## WHAT IS NEEDED
Starting at the line with "Înregistrați-vă ca persoană fizică" and stopping at the final line, retype the data below exactly; do not carry over any pictures.

## MATERIAL PROVIDED

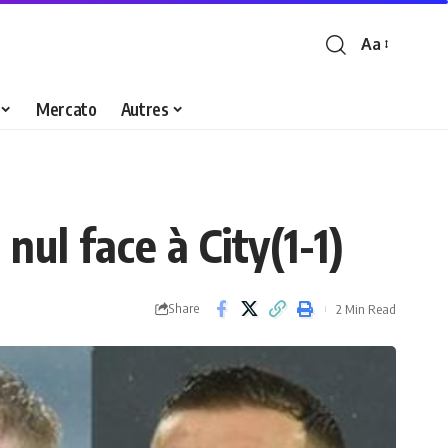
Aa
Font
Resizer
Mercato
Autres
nul face à City(1-1)
Share
2 Min Read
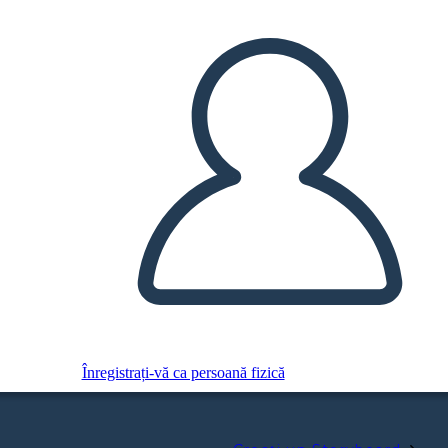
Înregistrați-vă ca persoană fizică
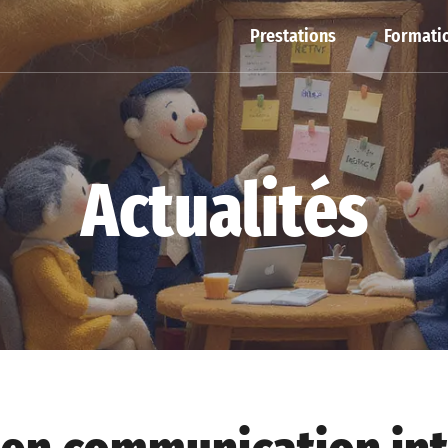
Prestations
Formatio
Actualités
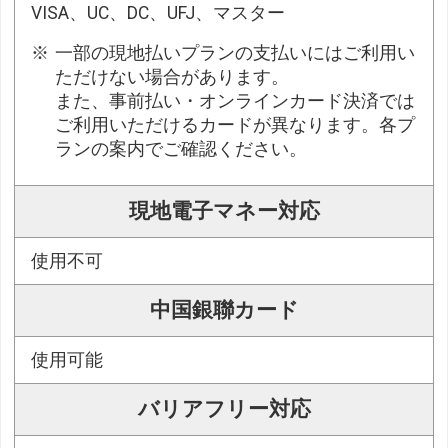
VISA、UC、DC、UFJ、マスター
一部の現地払いプランの支払いにはご利用い
ただけない場合があります。
また、事前払い・オンラインカード決済では
ご利用いただけるカードが異なります。各プ
ランの案内でご確認ください。
現地電子マネー対応
使用不可
中国銀聯カード
使用可能
バリアフリー対応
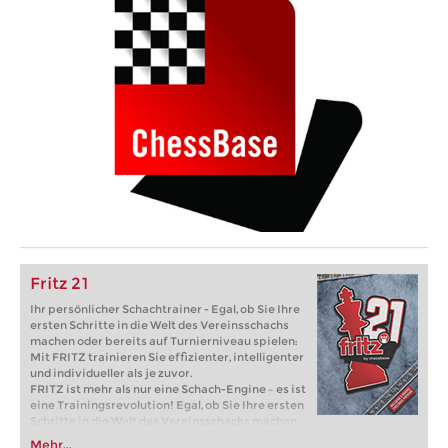
Fritz 21
Ihr persönlicher Schachtrainer - Egal, ob Sie Ihre
ersten Schritte in die Welt des Vereinsschachs
machen oder bereits auf Turnierniveau spielen:
Mit FRITZ trainieren Sie effizienter, intelligenter
und individueller als je zuvor.
FRITZ ist mehr als nur eine Schach-Engine – es ist
eine Trainingsrevolution! Egal, ob Sie Ihre ersten
Schritte in die Welt des Vereinsschachs machen
oder bereits auf Turnierniveau spielen: Mit
Mehr...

## RESPONSE AREA
Înregistrați-vă ca persoană fizică
Prestations
Formatio
Actualités
VISA、UC、DC、UFJ、マスター
一部の現地払いプランの支払いにはご利用い
ただけない場合があります。
また、事前払い・オンラインカード決済では
ご利用いただけるカードが異なります。各プ
ランの案内でご確認ください。
現地電子マネー対応
使用不可
中国銀聯カード
使用可能
バリアフリー対応
Fritz 21
Ihr persönlicher Schachtrainer - Egal, ob Sie Ihre
ersten Schritte in die Welt des Vereinsschachs
machen oder bereits auf Turnierniveau spielen:
Mit FRITZ trainieren Sie effizienter, intelligenter
und individueller als je zuvor.
FRITZ ist mehr als nur eine Schach-Engine – es ist
eine Trainingsrevolution! Egal, ob Sie Ihre ersten
Schritte in die Welt des Vereinsschachs machen
oder bereits auf Turnierniveau spielen: Mit
Mehr...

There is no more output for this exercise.